Task inputs
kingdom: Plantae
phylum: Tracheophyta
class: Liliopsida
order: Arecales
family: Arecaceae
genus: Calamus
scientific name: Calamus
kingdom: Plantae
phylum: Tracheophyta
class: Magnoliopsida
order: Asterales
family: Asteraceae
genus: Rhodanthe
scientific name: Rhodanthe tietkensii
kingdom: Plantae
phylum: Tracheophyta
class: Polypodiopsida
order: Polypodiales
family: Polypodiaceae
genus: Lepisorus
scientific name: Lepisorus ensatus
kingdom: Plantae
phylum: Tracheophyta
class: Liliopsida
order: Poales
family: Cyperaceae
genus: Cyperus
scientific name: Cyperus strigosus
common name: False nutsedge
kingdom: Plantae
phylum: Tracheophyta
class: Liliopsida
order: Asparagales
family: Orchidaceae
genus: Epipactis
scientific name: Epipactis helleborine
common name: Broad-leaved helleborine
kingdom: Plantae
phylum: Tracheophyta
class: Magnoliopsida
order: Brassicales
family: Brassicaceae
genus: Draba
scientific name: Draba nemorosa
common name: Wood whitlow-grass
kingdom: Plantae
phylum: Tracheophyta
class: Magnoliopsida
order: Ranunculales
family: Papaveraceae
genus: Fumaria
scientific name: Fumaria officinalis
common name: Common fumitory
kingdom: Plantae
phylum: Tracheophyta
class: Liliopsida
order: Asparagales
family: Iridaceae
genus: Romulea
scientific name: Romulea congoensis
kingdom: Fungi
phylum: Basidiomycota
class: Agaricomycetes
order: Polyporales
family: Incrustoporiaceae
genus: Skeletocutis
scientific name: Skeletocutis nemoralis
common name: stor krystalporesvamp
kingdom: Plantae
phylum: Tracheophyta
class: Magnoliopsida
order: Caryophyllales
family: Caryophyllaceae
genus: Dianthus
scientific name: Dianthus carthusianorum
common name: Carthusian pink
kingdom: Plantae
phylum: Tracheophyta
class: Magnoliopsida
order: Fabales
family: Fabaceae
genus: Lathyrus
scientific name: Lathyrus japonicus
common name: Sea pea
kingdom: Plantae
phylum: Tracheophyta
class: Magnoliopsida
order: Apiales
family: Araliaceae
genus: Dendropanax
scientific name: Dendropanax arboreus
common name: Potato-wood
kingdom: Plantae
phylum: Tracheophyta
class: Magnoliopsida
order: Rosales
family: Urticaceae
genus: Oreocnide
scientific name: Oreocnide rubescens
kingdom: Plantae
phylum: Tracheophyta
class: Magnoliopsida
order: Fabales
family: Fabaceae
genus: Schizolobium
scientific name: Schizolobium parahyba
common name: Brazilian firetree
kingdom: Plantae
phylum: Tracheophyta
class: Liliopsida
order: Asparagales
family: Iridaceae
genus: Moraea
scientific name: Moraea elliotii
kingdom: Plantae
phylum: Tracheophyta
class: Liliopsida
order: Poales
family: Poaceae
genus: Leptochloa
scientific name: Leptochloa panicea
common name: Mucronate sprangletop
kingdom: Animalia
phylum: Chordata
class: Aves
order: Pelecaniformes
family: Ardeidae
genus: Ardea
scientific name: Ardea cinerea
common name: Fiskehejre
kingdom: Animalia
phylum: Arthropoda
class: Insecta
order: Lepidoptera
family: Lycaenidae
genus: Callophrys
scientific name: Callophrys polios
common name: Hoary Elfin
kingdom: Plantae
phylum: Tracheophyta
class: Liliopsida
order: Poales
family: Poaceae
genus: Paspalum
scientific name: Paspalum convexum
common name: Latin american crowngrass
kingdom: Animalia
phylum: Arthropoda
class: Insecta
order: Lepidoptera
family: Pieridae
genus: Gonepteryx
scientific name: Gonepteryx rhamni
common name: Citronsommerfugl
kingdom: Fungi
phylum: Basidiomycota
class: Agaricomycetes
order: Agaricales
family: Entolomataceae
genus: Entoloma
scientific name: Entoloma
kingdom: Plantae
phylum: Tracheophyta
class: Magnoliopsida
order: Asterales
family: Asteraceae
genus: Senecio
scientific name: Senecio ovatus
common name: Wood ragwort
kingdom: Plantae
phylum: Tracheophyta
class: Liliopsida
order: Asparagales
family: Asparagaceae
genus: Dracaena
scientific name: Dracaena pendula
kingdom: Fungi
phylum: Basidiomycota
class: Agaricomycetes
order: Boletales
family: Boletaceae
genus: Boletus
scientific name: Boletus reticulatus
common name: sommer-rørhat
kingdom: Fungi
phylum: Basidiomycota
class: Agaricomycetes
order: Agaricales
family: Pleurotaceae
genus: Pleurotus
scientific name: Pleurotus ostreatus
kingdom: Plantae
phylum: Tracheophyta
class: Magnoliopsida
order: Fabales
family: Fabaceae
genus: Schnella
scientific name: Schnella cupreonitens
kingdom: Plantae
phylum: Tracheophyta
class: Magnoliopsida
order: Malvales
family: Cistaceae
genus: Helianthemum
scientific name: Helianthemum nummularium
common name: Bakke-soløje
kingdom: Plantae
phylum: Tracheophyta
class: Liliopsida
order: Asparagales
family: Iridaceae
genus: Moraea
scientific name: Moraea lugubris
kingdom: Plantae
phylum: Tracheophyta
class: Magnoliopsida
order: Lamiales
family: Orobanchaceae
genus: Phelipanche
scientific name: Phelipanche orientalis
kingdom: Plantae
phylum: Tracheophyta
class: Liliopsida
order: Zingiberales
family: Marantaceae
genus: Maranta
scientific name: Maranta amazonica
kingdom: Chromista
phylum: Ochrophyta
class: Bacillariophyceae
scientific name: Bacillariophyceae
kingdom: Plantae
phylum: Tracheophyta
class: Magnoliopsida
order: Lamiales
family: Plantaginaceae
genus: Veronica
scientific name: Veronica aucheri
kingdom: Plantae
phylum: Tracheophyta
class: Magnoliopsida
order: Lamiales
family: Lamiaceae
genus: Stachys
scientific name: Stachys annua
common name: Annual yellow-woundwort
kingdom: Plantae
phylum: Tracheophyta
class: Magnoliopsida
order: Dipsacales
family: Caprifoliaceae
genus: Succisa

Task goal
Copy out every line from all of the rows above, word for word and in the same order.

Solution to this exercise
kingdom: Plantae
phylum: Tracheophyta
class: Liliopsida
order: Arecales
family: Arecaceae
genus: Calamus
scientific name: Calamus
kingdom: Plantae
phylum: Tracheophyta
class: Magnoliopsida
order: Asterales
family: Asteraceae
genus: Rhodanthe
scientific name: Rhodanthe tietkensii
kingdom: Plantae
phylum: Tracheophyta
class: Polypodiopsida
order: Polypodiales
family: Polypodiaceae
genus: Lepisorus
scientific name: Lepisorus ensatus
kingdom: Plantae
phylum: Tracheophyta
class: Liliopsida
order: Poales
family: Cyperaceae
genus: Cyperus
scientific name: Cyperus strigosus
common name: False nutsedge
kingdom: Plantae
phylum: Tracheophyta
class: Liliopsida
order: Asparagales
family: Orchidaceae
genus: Epipactis
scientific name: Epipactis helleborine
common name: Broad-leaved helleborine
kingdom: Plantae
phylum: Tracheophyta
class: Magnoliopsida
order: Brassicales
family: Brassicaceae
genus: Draba
scientific name: Draba nemorosa
common name: Wood whitlow-grass
kingdom: Plantae
phylum: Tracheophyta
class: Magnoliopsida
order: Ranunculales
family: Papaveraceae
genus: Fumaria
scientific name: Fumaria officinalis
common name: Common fumitory
kingdom: Plantae
phylum: Tracheophyta
class: Liliopsida
order: Asparagales
family: Iridaceae
genus: Romulea
scientific name: Romulea congoensis
kingdom: Fungi
phylum: Basidiomycota
class: Agaricomycetes
order: Polyporales
family: Incrustoporiaceae
genus: Skeletocutis
scientific name: Skeletocutis nemoralis
common name: stor krystalporesvamp
kingdom: Plantae
phylum: Tracheophyta
class: Magnoliopsida
order: Caryophyllales
family: Caryophyllaceae
genus: Dianthus
scientific name: Dianthus carthusianorum
common name: Carthusian pink
kingdom: Plantae
phylum: Tracheophyta
class: Magnoliopsida
order: Fabales
family: Fabaceae
genus: Lathyrus
scientific name: Lathyrus japonicus
common name: Sea pea
kingdom: Plantae
phylum: Tracheophyta
class: Magnoliopsida
order: Apiales
family: Araliaceae
genus: Dendropanax
scientific name: Dendropanax arboreus
common name: Potato-wood
kingdom: Plantae
phylum: Tracheophyta
class: Magnoliopsida
order: Rosales
family: Urticaceae
genus: Oreocnide
scientific name: Oreocnide rubescens
kingdom: Plantae
phylum: Tracheophyta
class: Magnoliopsida
order: Fabales
family: Fabaceae
genus: Schizolobium
scientific name: Schizolobium parahyba
common name: Brazilian firetree
kingdom: Plantae
phylum: Tracheophyta
class: Liliopsida
order: Asparagales
family: Iridaceae
genus: Moraea
scientific name: Moraea elliotii
kingdom: Plantae
phylum: Tracheophyta
class: Liliopsida
order: Poales
family: Poaceae
genus: Leptochloa
scientific name: Leptochloa panicea
common name: Mucronate sprangletop
kingdom: Animalia
phylum: Chordata
class: Aves
order: Pelecaniformes
family: Ardeidae
genus: Ardea
scientific name: Ardea cinerea
common name: Fiskehejre
kingdom: Animalia
phylum: Arthropoda
class: Insecta
order: Lepidoptera
family: Lycaenidae
genus: Callophrys
scientific name: Callophrys polios
common name: Hoary Elfin
kingdom: Plantae
phylum: Tracheophyta
class: Liliopsida
order: Poales
family: Poaceae
genus: Paspalum
scientific name: Paspalum convexum
common name: Latin american crowngrass
kingdom: Animalia
phylum: Arthropoda
class: Insecta
order: Lepidoptera
family: Pieridae
genus: Gonepteryx
scientific name: Gonepteryx rhamni
common name: Citronsommerfugl
kingdom: Fungi
phylum: Basidiomycota
class: Agaricomycetes
order: Agaricales
family: Entolomataceae
genus: Entoloma
scientific name: Entoloma
kingdom: Plantae
phylum: Tracheophyta
class: Magnoliopsida
order: Asterales
family: Asteraceae
genus: Senecio
scientific name: Senecio ovatus
common name: Wood ragwort
kingdom: Plantae
phylum: Tracheophyta
class: Liliopsida
order: Asparagales
family: Asparagaceae
genus: Dracaena
scientific name: Dracaena pendula
kingdom: Fungi
phylum: Basidiomycota
class: Agaricomycetes
order: Boletales
family: Boletaceae
genus: Boletus
scientific name: Boletus reticulatus
common name: sommer-rørhat
kingdom: Fungi
phylum: Basidiomycota
class: Agaricomycetes
order: Agaricales
family: Pleurotaceae
genus: Pleurotus
scientific name: Pleurotus ostreatus
kingdom: Plantae
phylum: Tracheophyta
class: Magnoliopsida
order: Fabales
family: Fabaceae
genus: Schnella
scientific name: Schnella cupreonitens
kingdom: Plantae
phylum: Tracheophyta
class: Magnoliopsida
order: Malvales
family: Cistaceae
genus: Helianthemum
scientific name: Helianthemum nummularium
common name: Bakke-soløje
kingdom: Plantae
phylum: Tracheophyta
class: Liliopsida
order: Asparagales
family: Iridaceae
genus: Moraea
scientific name: Moraea lugubris
kingdom: Plantae
phylum: Tracheophyta
class: Magnoliopsida
order: Lamiales
family: Orobanchaceae
genus: Phelipanche
scientific name: Phelipanche orientalis
kingdom: Plantae
phylum: Tracheophyta
class: Liliopsida
order: Zingiberales
family: Marantaceae
genus: Maranta
scientific name: Maranta amazonica
kingdom: Chromista
phylum: Ochrophyta
class: Bacillariophyceae
scientific name: Bacillariophyceae
kingdom: Plantae
phylum: Tracheophyta
class: Magnoliopsida
order: Lamiales
family: Plantaginaceae
genus: Veronica
scientific name: Veronica aucheri
kingdom: Plantae
phylum: Tracheophyta
class: Magnoliopsida
order: Lamiales
family: Lamiaceae
genus: Stachys
scientific name: Stachys annua
common name: Annual yellow-woundwort
kingdom: Plantae
phylum: Tracheophyta
class: Magnoliopsida
order: Dipsacales
family: Caprifoliaceae
genus: Succisa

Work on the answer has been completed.